Minik prensin gözleri öylesine güzel ve maviymiş ki, dünyada onun kadar güzeli yokmuş. Ağzı tatlıymış, sevimliymiş. Ama ne yazık ki burnu o kadar büyükmüş ki yüzünün yarısını kaplıyormuş.
Kraliçe bunu görünce çok üzülmüş. Fakat saraylılar:
“Aman efendim, aslında burnu hiç de o kadar büyük değil. Tarih kitaplarına bakın, bütün kahramanların burnu büyüktür!”
diye onu avutmuşlar. Kraliçe de oğluna çok bağlı olduğundan, bu sözlere inanmış. Yeniden Hyacinth’e baktığında burnu artık ona öyle korkunç görünmemiş.

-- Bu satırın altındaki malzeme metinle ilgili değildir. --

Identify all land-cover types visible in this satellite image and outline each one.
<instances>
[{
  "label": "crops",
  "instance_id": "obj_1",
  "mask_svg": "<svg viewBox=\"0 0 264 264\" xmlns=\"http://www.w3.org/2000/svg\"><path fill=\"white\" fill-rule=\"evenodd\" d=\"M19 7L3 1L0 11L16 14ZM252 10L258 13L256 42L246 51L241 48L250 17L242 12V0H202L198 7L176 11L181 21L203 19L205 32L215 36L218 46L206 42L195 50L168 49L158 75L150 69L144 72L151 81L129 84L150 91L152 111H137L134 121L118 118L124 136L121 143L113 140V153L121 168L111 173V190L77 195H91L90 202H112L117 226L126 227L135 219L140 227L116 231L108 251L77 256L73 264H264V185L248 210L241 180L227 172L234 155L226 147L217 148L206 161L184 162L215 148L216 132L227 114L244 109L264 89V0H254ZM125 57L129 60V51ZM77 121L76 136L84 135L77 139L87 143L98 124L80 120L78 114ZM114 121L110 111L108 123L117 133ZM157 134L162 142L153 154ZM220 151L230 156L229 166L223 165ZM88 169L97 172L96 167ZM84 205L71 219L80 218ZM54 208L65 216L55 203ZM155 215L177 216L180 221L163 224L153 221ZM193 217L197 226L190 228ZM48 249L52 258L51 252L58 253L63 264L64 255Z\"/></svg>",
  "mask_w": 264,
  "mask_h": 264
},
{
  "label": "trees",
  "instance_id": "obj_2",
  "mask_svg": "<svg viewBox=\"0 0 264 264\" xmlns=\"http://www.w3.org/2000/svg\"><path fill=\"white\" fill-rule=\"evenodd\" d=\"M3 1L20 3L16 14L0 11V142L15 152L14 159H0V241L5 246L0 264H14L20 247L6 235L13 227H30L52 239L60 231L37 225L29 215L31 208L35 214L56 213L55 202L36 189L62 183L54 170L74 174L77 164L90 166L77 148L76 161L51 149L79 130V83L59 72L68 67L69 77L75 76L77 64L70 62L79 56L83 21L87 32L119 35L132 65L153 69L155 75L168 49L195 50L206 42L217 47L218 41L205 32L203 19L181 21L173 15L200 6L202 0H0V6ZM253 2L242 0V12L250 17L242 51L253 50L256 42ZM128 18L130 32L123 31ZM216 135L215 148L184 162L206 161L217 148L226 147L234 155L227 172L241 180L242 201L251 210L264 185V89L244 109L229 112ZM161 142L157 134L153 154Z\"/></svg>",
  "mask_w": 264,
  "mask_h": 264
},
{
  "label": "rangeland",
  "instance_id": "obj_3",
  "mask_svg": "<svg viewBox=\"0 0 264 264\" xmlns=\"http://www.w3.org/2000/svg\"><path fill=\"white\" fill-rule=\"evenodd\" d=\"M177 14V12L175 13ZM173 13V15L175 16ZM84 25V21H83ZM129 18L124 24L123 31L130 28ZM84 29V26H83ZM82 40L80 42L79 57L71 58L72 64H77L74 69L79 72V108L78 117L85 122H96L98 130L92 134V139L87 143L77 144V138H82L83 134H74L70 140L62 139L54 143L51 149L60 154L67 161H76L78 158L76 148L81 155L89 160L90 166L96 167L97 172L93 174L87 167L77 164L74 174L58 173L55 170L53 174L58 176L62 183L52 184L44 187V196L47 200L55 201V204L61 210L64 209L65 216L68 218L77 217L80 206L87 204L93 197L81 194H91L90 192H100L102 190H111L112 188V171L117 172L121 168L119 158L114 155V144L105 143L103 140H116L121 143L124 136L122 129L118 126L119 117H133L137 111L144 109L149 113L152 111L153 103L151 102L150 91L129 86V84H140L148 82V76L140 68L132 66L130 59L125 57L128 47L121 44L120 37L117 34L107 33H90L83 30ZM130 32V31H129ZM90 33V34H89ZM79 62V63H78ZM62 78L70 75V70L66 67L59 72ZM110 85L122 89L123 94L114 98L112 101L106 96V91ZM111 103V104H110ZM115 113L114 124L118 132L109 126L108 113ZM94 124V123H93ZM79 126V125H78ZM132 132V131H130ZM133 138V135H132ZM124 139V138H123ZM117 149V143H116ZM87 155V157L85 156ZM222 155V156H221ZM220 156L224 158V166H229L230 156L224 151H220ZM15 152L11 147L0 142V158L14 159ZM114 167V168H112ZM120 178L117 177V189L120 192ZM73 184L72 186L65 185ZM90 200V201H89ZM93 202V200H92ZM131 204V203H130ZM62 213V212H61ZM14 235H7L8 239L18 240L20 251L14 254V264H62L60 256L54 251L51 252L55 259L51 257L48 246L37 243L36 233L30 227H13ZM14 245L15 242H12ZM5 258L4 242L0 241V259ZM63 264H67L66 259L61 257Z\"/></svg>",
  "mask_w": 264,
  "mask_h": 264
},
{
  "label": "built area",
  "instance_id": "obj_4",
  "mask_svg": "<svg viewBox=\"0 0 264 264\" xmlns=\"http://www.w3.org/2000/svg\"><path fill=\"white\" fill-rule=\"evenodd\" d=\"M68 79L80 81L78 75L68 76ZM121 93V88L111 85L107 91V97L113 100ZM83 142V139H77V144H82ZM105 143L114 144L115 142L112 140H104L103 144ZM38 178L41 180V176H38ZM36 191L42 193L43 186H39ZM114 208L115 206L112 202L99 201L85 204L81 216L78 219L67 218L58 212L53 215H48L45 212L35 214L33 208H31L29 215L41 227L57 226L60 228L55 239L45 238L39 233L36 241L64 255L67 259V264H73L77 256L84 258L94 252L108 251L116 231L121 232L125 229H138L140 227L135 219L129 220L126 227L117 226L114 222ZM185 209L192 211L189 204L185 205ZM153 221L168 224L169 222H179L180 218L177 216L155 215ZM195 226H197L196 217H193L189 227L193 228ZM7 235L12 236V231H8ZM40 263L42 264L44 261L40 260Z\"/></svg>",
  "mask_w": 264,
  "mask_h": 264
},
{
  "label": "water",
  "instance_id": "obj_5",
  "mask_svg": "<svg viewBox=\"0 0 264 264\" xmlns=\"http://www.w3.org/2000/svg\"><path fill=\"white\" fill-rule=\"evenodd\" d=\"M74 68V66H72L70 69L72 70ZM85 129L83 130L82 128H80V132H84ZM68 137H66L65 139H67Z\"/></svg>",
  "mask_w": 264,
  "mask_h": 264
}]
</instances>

Prens büyük bir özenle yetiştirilmiş. Konuşmaya başladığında, ona hep uzun burunlu kahramanların hikâyeleri anlatılmış. Kendi burnu kısa olan kimseyle yakınlaşmasına izin verilmemiş. Saraylılar da kraliçeyi memnun etmek için, çocuklarının burunlarının da uzun olduğunu iddia ederlermiş. Ama ne yaparlarsa yapsınlar, hiçbiri Hyacinth’in burnuyla kıyaslanamazmış.
Yıllar geçmiş… Prens büyüyüp eğitim almaya başlamış. Tarih okurken öğretmenleri, bütün büyük prenslerin ve güzel prenseslerin uzun burunlu olduğunu söylerlermiş. Odası da uzun burunlu insanların resimleriyle doluymuş. Böylece Hyacinth, burnunun aslında çok güzel olduğuna inanmış. Onu küçültmek bir yana, kısacık olmasından korkar hale gelmiş.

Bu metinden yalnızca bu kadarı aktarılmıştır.